Kenya horticulture exports stopped by volcano ash cloud

GlobalPost
Updated on
The World

NAIROBI, Kenya — The dangers of an interconnected world are being felt in equatorial
Kenya where a key part of the economy has ground to a halt because of Iceland's volcanic eruption close to the Arctic Circle.

Last year vegetable and flower exports from Kenya were worth close to $1 billion, making it the biggest foreign exchange earner and contributing roughly one fifth of the entire economy.

But Kenya’s growers are being hit hard by airport closures across Europe since Thursday when European airspace was closed down because of the cloud of volcano ash in the sky.

(Read about how the cancellations are hurting the Amsterdam markets that serve as the flower industry’s international hub.)

Industry insiders estimate that Kenya is losing $3 million to $4 million a day in lost horticulture exports as the closures continue. In cold storage units and warehouses in the key growing area of Naivasha and in the capital Nairobi vegetables are rotting and flowers wilting as the airport closures continue. Already hundreds of tons of vegetables and millions of flowers have been dumped.

“Over the weekend we had to dump somewhere close to 65 tonnes of vegetables and we’re due to dump 400,000 stems of roses,” said Johnnie McMillan, operations director of Vegpro Group, one of Kenya’s leading vegetable and rose exporters.

“It’s really painful to lose this sort of cash flow and every day it goes on the worse it gets. There will be some big gaps on supermarket shelves in Europe if they can’t find alternative sources,” he added.

Dumping produce might sound appallingly wasteful in a country where 1.6 million people survive on emergency food handouts from international aid agencies, but the fine beans, sugar snap peas, runner beans, baby corn and other high-end vegetables are as alien to most Kenyan dinner tables as a bowl of "ugali" maize porridge is to American tastes.

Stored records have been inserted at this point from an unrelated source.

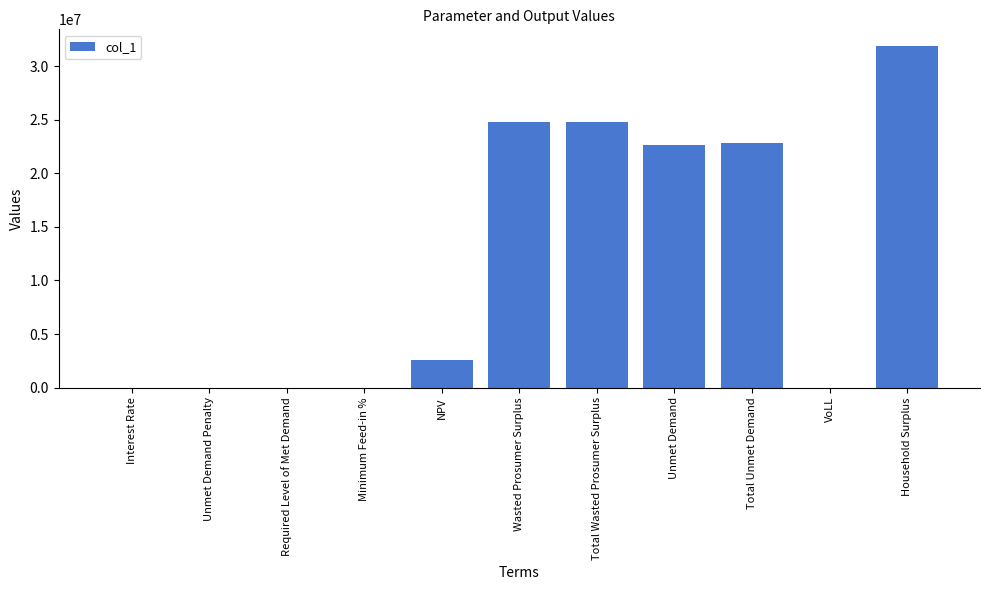

What is the maximum value shown in the chart?

31848977.7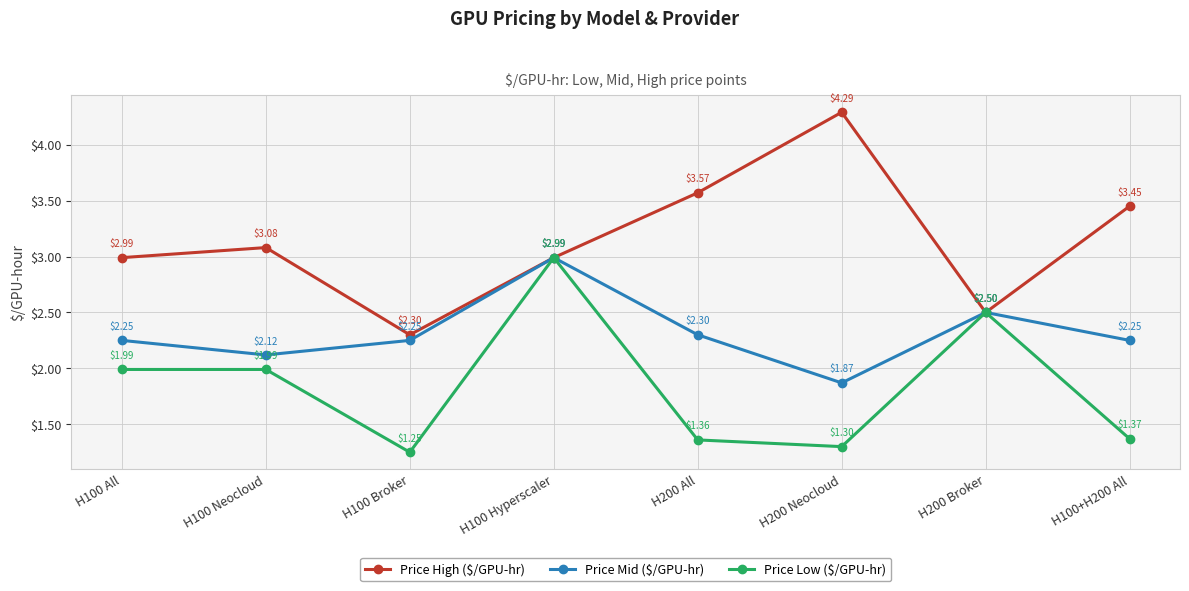

What is the sum of the Price Low ($/GPU-hr) values at H200 Broker and H100 All?

4.5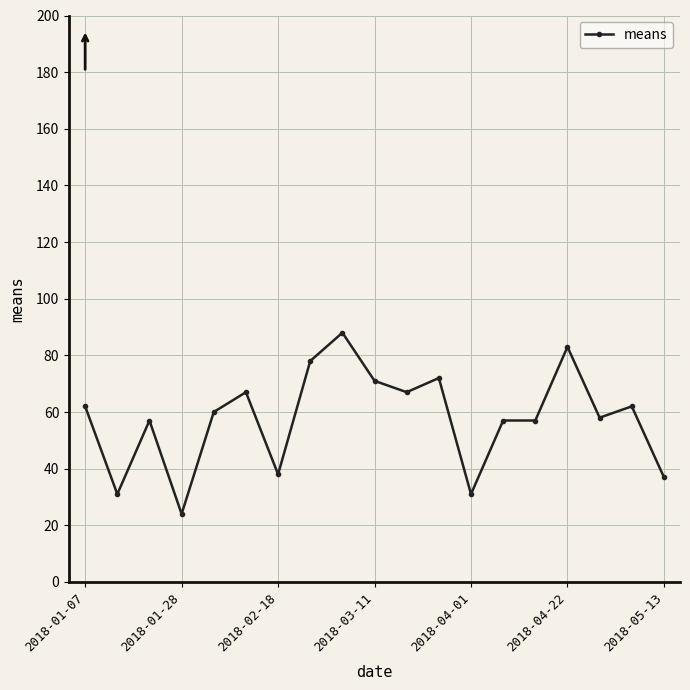

True or false: there are more than 1 points higher than both neighbors.

True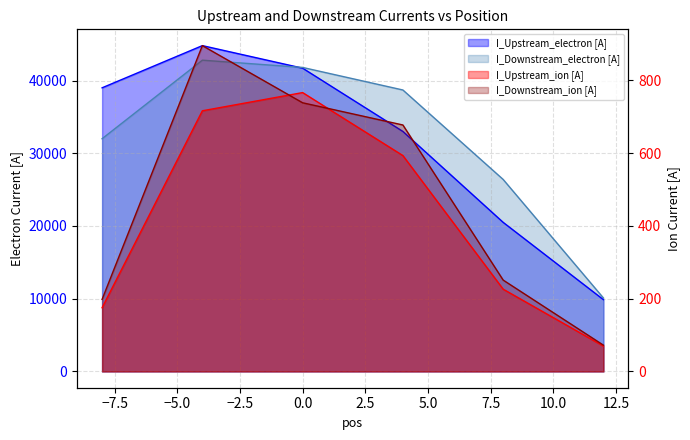

Does the chart display data point markers on the line(s)?

No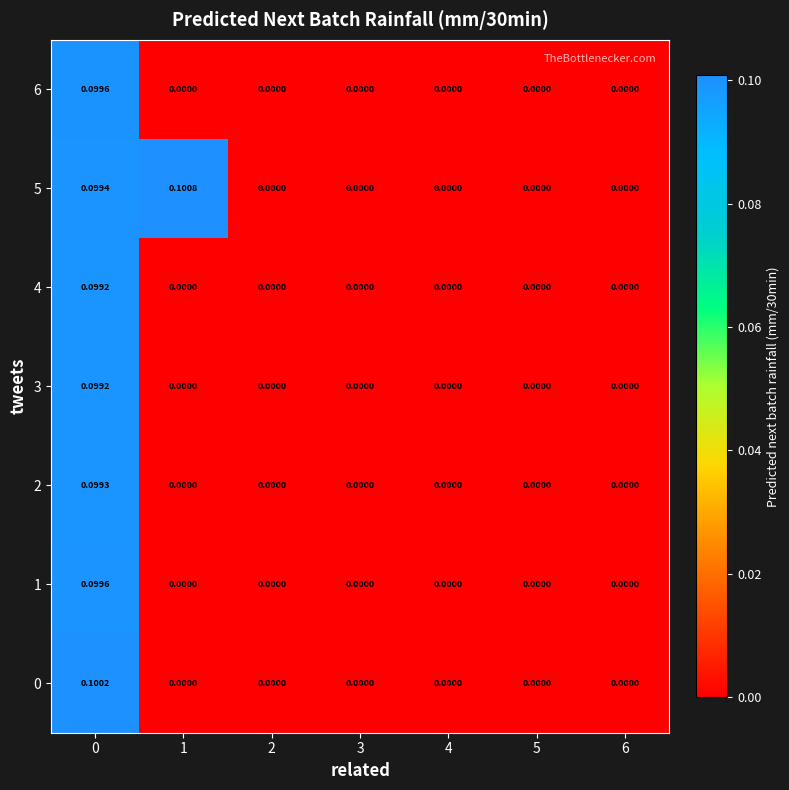

Is the value of 5 at 0 greater than the value of 6 at 4?

Yes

The companies offer the stranded vegetables to their workers first, but most is simply destined to become cattle feed or compost. The same goes for the boxes of neatly trimmed and packaged roses, carnations and other flowers that cannot reach their European markets.

Stephen Mbithi, chief executive of the Fresh Produce Exporters’ Association of Kenya, estimates that Kenya is losing $3 million a day as the usual nightly exports of 1,000 tonnes of fruit and vegetables are all but halted.

“We handled drought, El Nino and post-election violence, but we’ve never seen anything like this,” he told the local Daily Nation newspaper.

Kenyan jobs are also being lost as the European airport closures continue. Mbithi said on Monday that 5,000 workers had been temporarily laid off. Most of those workers find employment in Naivasha, a lakeside town nestling in Kenya’s vast Rift Valley.

From a distance the shimmering Lake Naivasha is almost outshone by the reflection from the roofs of row after row of greenhouses where flowers are grown surrounded by fields of vegetables almost all grown for export.

Vegetables are picked daily and trucked to warehouses in Nairobi where they are cleaned, trimmed, packed and labelled before being placed in cold storage ready for export.

Usually the horticultural produce is packed into the hold of passenger aircraft that are flying anyway and this has earned Kenya’s industry praise for its green credentials, but no passenger flights mean no exports.

So the storage rooms are now full to bursting with labeled packets, often priced up in British pounds with stickers announcing “Buy 2 Get 1 Free” or “Washed and Ready To Eat.”

For growers such as McMillan, or the tens of thousands of Kenyans employed in the horticulture industry, there is nothing much to be done until the ash cloud clears, something far beyond their control.

Vegpro is exploring the possibilities of flying produce into southern Spain or Italy and then trucking or shipping the vegetables and flowers onto consumers but even that will do little to alleviate the damage done to Kenya’s economy.

As flights to European centers begin to open up, deliveries will resume, but it will take weeks before Kenya's horticultural exports will be in sync with flights to their European markets.